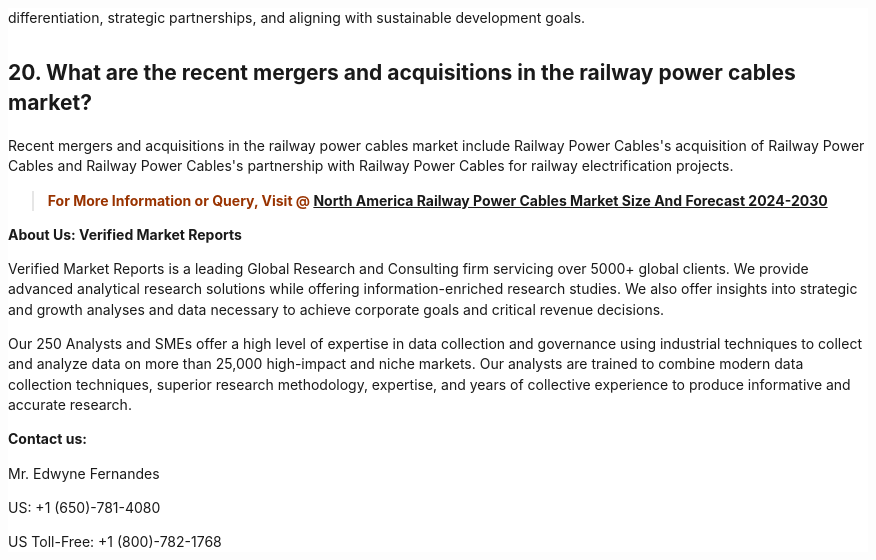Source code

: differentiation, strategic partnerships, and aligning with sustainable development goals.</p><h2>20. What are the recent mergers and acquisitions in the railway power cables market?</div><div></h2><p>Recent mergers and acquisitions in the railway power cables market include Railway Power Cables's acquisition of Railway Power Cables and Railway Power Cables's partnership with Railway Power Cables for railway electrification projects.</p></body></html></p><blockquote><p><span style="color: #993300;"><strong>For More Information or Query, Visit @ <a href="https://www.verifiedmarketreports.com/product/railway-power-cables-market/">North America Railway Power Cables Market Size And Forecast 2024-2030</a></strong></span></p></blockquote><p><strong>About Us: Verified Market Reports</strong></p><p>Verified Market Reports is a leading Global Research and Consulting firm servicing over 5000+ global clients. We provide advanced analytical research solutions while offering information-enriched research studies. We also offer insights into strategic and growth analyses and data necessary to achieve corporate goals and critical revenue decisions.</p><p>Our 250 Analysts and SMEs offer a high level of expertise in data collection and governance using industrial techniques to collect and analyze data on more than 25,000 high-impact and niche markets. Our analysts are trained to combine modern data collection techniques, superior research methodology, expertise, and years of collective experience to produce informative and accurate research.</p><p><strong>Contact us:</strong></p><p>Mr. Edwyne Fernandes</p><p>US: +1 (650)-781-4080</p><p>US Toll-Free: +1 (800)-782-1768</p>
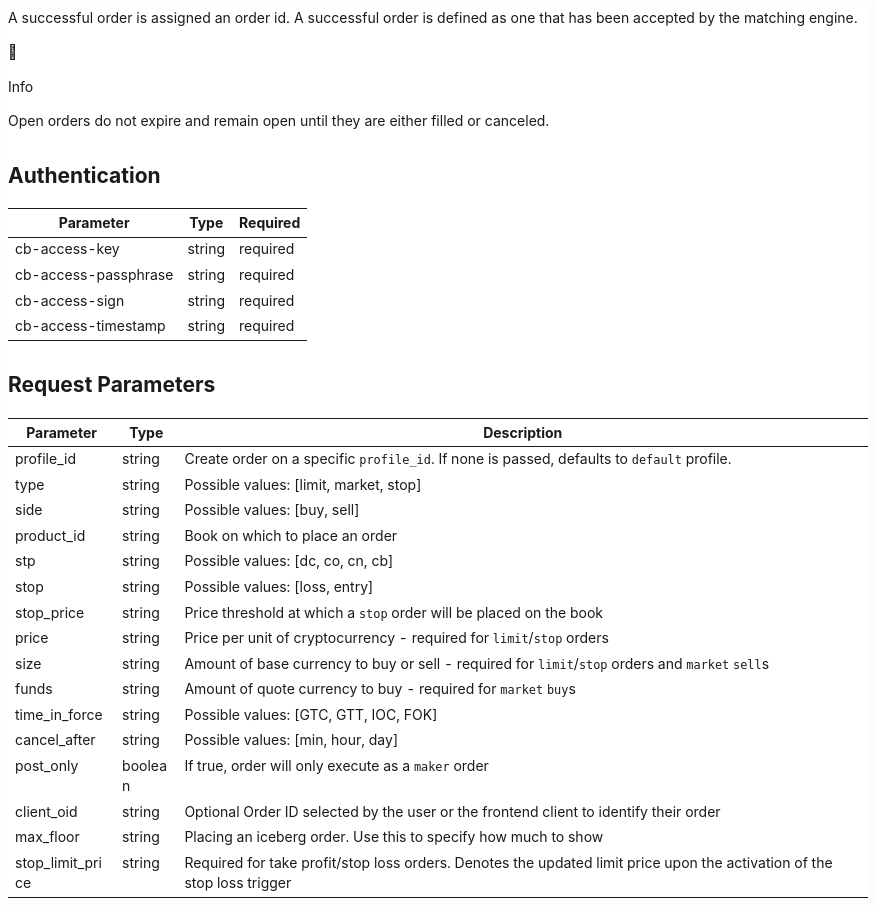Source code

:A successful order is assigned an order id. A successful order is defined as one that has been accepted by the matching engine.



Info

Open orders do not expire and remain open until they are either filled or canceled.

## Authentication

| Parameter | Type | Required |
| --------- | ---- | -------- |
| cb-access-key | string | required |
| cb-access-passphrase | string | required |
| cb-access-sign | string | required |
| cb-access-timestamp | string | required |

## Request Parameters

| Parameter | Type | Description |
| --------- | ---- | ----------- |
| profile_id | string | Create order on a specific `profile_id`. If none is passed, defaults to `default` profile. |
| type | string | Possible values: [limit, market, stop] |
| side | string | Possible values: [buy, sell] |
| product_id | string | Book on which to place an order |
| stp | string | Possible values: [dc, co, cn, cb] |
| stop | string | Possible values: [loss, entry] |
| stop_price | string | Price threshold at which a `stop` order will be placed on the book |
| price | string | Price per unit of cryptocurrency - required for `limit`/`stop` orders |
| size | string | Amount of base currency to buy or sell - required for `limit`/`stop` orders and `market` `sell`s |
| funds | string | Amount of quote currency to buy - required for `market` `buy`s |
| time_in_force | string | Possible values: [GTC, GTT, IOC, FOK] |
| cancel_after | string | Possible values: [min, hour, day] |
| post_only | boolean | If true, order will only execute as a `maker` order |
| client_oid | string | Optional Order ID selected by the user or the frontend client to identify their order |
| max_floor | string | Placing an iceberg order. Use this to specify how much to show |
| stop_limit_price | string | Required for take profit/stop loss orders. Denotes the updated limit price upon the activation of the stop loss trigger |
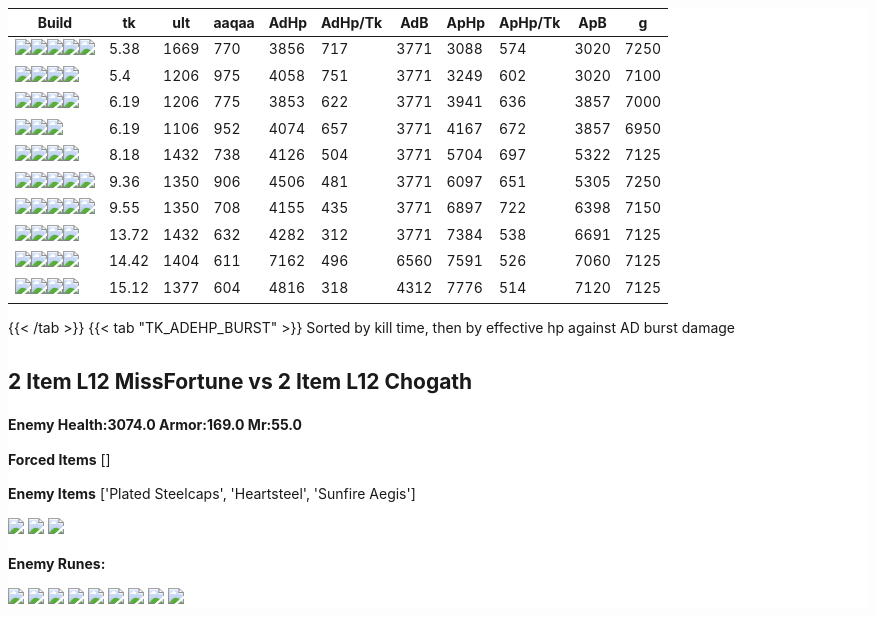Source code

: 



 Build |tk|ult|aaqaa|AdHp|AdHp/Tk|AdB|ApHp|ApHp/Tk|ApB|g
-|-|-|-|-|-|-|-|-|-|-
![](/item/6672.png)![](/item/6691.png)![](/item/1055.png)![](/item/1036.png)![](/item/1036.png)|5.38|1669|770|3856|717|3771|3088|574|3020|7250
![](/item/6672.png)![](/item/3153.png)![](/item/1055.png)![](/item/1036.png)|5.4|1206|975|4058|751|3771|3249|602|3020|7100
![](/item/6672.png)![](/item/3091.png)![](/item/1055.png)![](/item/1036.png)|6.19|1206|775|3853|622|3771|3941|636|3857|7000
![](/item/3153.png)![](/item/3091.png)![](/item/1055.png)|6.19|1106|952|4074|657|3771|4167|672|3857|6950
![](/item/6672.png)![](/item/3156.png)![](/item/1055.png)![](/item/1037.png)|8.18|1432|738|4126|504|3771|5704|697|5322|7125
![](/item/3153.png)![](/item/3156.png)![](/item/1055.png)![](/item/1036.png)![](/item/1036.png)|9.36|1350|906|4506|481|3771|6097|651|5305|7250
![](/item/3091.png)![](/item/3156.png)![](/item/1055.png)![](/item/1036.png)![](/item/1036.png)|9.55|1350|708|4155|435|3771|6897|722|6398|7150
![](/item/3156.png)![](/item/3139.png)![](/item/1055.png)![](/item/1037.png)|13.72|1432|632|4282|312|3771|7384|538|6691|7125
![](/item/3156.png)![](/item/3026.png)![](/item/1055.png)![](/item/1037.png)|14.42|1404|611|7162|496|6560|7591|526|7060|7125
![](/item/3156.png)![](/item/6035.png)![](/item/1055.png)![](/item/1037.png)|15.12|1377|604|4816|318|4312|7776|514|7120|7125
{{< /tab >}}
{{< tab "TK_ADEHP_BURST" >}}
Sorted by kill time, then by effective hp against AD burst damage
## 2 Item L12 MissFortune vs 2 Item L12 Chogath

**Enemy Health:3074.0 Armor:169.0 Mr:55.0**


**Forced Items** []








**Enemy Items** ['Plated Steelcaps', 'Heartsteel', 'Sunfire Aegis']





![](/item/3047.png)
![](/item/3084.png)
![](/item/3068.png)



**Enemy Runes:**





![](/Styles/Resolve/GraspOfTheUndying/GraspOfTheUndying.png)
![](/Styles/Resolve/Demolish/Demolish.png)
![](/Styles/Resolve/SecondWind/SecondWind.png)
![](/Styles/Resolve/Overgrowth/Overgrowth.png)
![](/Styles/Inspiration/MagicalFootwear/MagicalFootwear.png)
![](/Styles/Resolve/ApproachVelocity/ApproachVelocity.png)
![](/StatMods/StatModsAttackSpeedIcon.png)
![](/StatMods/StatModsArmorIcon.png)
![](/StatMods/StatModsHealthScalingIcon.png)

# What this task involves:
Reproduce the whole listing above line for line, without the pictures.

# Reply to the task:
Source code

: differentiation, strategic partnerships, and aligning with sustainable development goals.</p><h2>20. What are the recent mergers and acquisitions in the railway power cables market?</div><div></h2><p>Recent mergers and acquisitions in the railway power cables market include Railway Power Cables's acquisition of Railway Power Cables and Railway Power Cables's partnership with Railway Power Cables for railway electrification projects.</p></body></html></p><blockquote><p><span style="color: #993300;"><strong>For More Information or Query, Visit @ <a href="https://www.verifiedmarketreports.com/product/railway-power-cables-market/">North America Railway Power Cables Market Size And Forecast 2024-2030</a></strong></span></p></blockquote><p><strong>About Us: Verified Market Reports</strong></p><p>Verified Market Reports is a leading Global Research and Consulting firm servicing over 5000+ global clients. We provide advanced analytical research solutions while offering information-enriched research studies. We also offer insights into strategic and growth analyses and data necessary to achieve corporate goals and critical revenue decisions.</p><p>Our 250 Analysts and SMEs offer a high level of expertise in data collection and governance using industrial techniques to collect and analyze data on more than 25,000 high-impact and niche markets. Our analysts are trained to combine modern data collection techniques, superior research methodology, expertise, and years of collective experience to produce informative and accurate research.</p><p><strong>Contact us:</strong></p><p>Mr. Edwyne Fernandes</p><p>US: +1 (650)-781-4080</p><p>US Toll-Free: +1 (800)-782-1768</p>
Source code

:A successful order is assigned an order id. A successful order is defined as one that has been accepted by the matching engine.



Info

Open orders do not expire and remain open until they are either filled or canceled.

## Authentication

| Parameter | Type | Required |
| --------- | ---- | -------- |
| cb-access-key | string | required |
| cb-access-passphrase | string | required |
| cb-access-sign | string | required |
| cb-access-timestamp | string | required |

## Request Parameters

| Parameter | Type | Description |
| --------- | ---- | ----------- |
| profile_id | string | Create order on a specific `profile_id`. If none is passed, defaults to `default` profile. |
| type | string | Possible values: [limit, market, stop] |
| side | string | Possible values: [buy, sell] |
| product_id | string | Book on which to place an order |
| stp | string | Possible values: [dc, co, cn, cb] |
| stop | string | Possible values: [loss, entry] |
| stop_price | string | Price threshold at which a `stop` order will be placed on the book |
| price | string | Price per unit of cryptocurrency - required for `limit`/`stop` orders |
| size | string | Amount of base currency to buy or sell - required for `limit`/`stop` orders and `market` `sell`s |
| funds | string | Amount of quote currency to buy - required for `market` `buy`s |
| time_in_force | string | Possible values: [GTC, GTT, IOC, FOK] |
| cancel_after | string | Possible values: [min, hour, day] |
| post_only | boolean | If true, order will only execute as a `maker` order |
| client_oid | string | Optional Order ID selected by the user or the frontend client to identify their order |
| max_floor | string | Placing an iceberg order. Use this to specify how much to show |
| stop_limit_price | string | Required for take profit/stop loss orders. Denotes the updated limit price upon the activation of the stop loss trigger |
Source code

: 



 Build |tk|ult|aaqaa|AdHp|AdHp/Tk|AdB|ApHp|ApHp/Tk|ApB|g
-|-|-|-|-|-|-|-|-|-|-
![](/item/6672.png)![](/item/6691.png)![](/item/1055.png)![](/item/1036.png)![](/item/1036.png)|5.38|1669|770|3856|717|3771|3088|574|3020|7250
![](/item/6672.png)![](/item/3153.png)![](/item/1055.png)![](/item/1036.png)|5.4|1206|975|4058|751|3771|3249|602|3020|7100
![](/item/6672.png)![](/item/3091.png)![](/item/1055.png)![](/item/1036.png)|6.19|1206|775|3853|622|3771|3941|636|3857|7000
![](/item/3153.png)![](/item/3091.png)![](/item/1055.png)|6.19|1106|952|4074|657|3771|4167|672|3857|6950
![](/item/6672.png)![](/item/3156.png)![](/item/1055.png)![](/item/1037.png)|8.18|1432|738|4126|504|3771|5704|697|5322|7125
![](/item/3153.png)![](/item/3156.png)![](/item/1055.png)![](/item/1036.png)![](/item/1036.png)|9.36|1350|906|4506|481|3771|6097|651|5305|7250
![](/item/3091.png)![](/item/3156.png)![](/item/1055.png)![](/item/1036.png)![](/item/1036.png)|9.55|1350|708|4155|435|3771|6897|722|6398|7150
![](/item/3156.png)![](/item/3139.png)![](/item/1055.png)![](/item/1037.png)|13.72|1432|632|4282|312|3771|7384|538|6691|7125
![](/item/3156.png)![](/item/3026.png)![](/item/1055.png)![](/item/1037.png)|14.42|1404|611|7162|496|6560|7591|526|7060|7125
![](/item/3156.png)![](/item/6035.png)![](/item/1055.png)![](/item/1037.png)|15.12|1377|604|4816|318|4312|7776|514|7120|7125
{{< /tab >}}
{{< tab "TK_ADEHP_BURST" >}}
Sorted by kill time, then by effective hp against AD burst damage
## 2 Item L12 MissFortune vs 2 Item L12 Chogath

**Enemy Health:3074.0 Armor:169.0 Mr:55.0**


**Forced Items** []








**Enemy Items** ['Plated Steelcaps', 'Heartsteel', 'Sunfire Aegis']





![](/item/3047.png)
![](/item/3084.png)
![](/item/3068.png)



**Enemy Runes:**





![](/Styles/Resolve/GraspOfTheUndying/GraspOfTheUndying.png)
![](/Styles/Resolve/Demolish/Demolish.png)
![](/Styles/Resolve/SecondWind/SecondWind.png)
![](/Styles/Resolve/Overgrowth/Overgrowth.png)
![](/Styles/Inspiration/MagicalFootwear/MagicalFootwear.png)
![](/Styles/Resolve/ApproachVelocity/ApproachVelocity.png)
![](/StatMods/StatModsAttackSpeedIcon.png)
![](/StatMods/StatModsArmorIcon.png)
![](/StatMods/StatModsHealthScalingIcon.png)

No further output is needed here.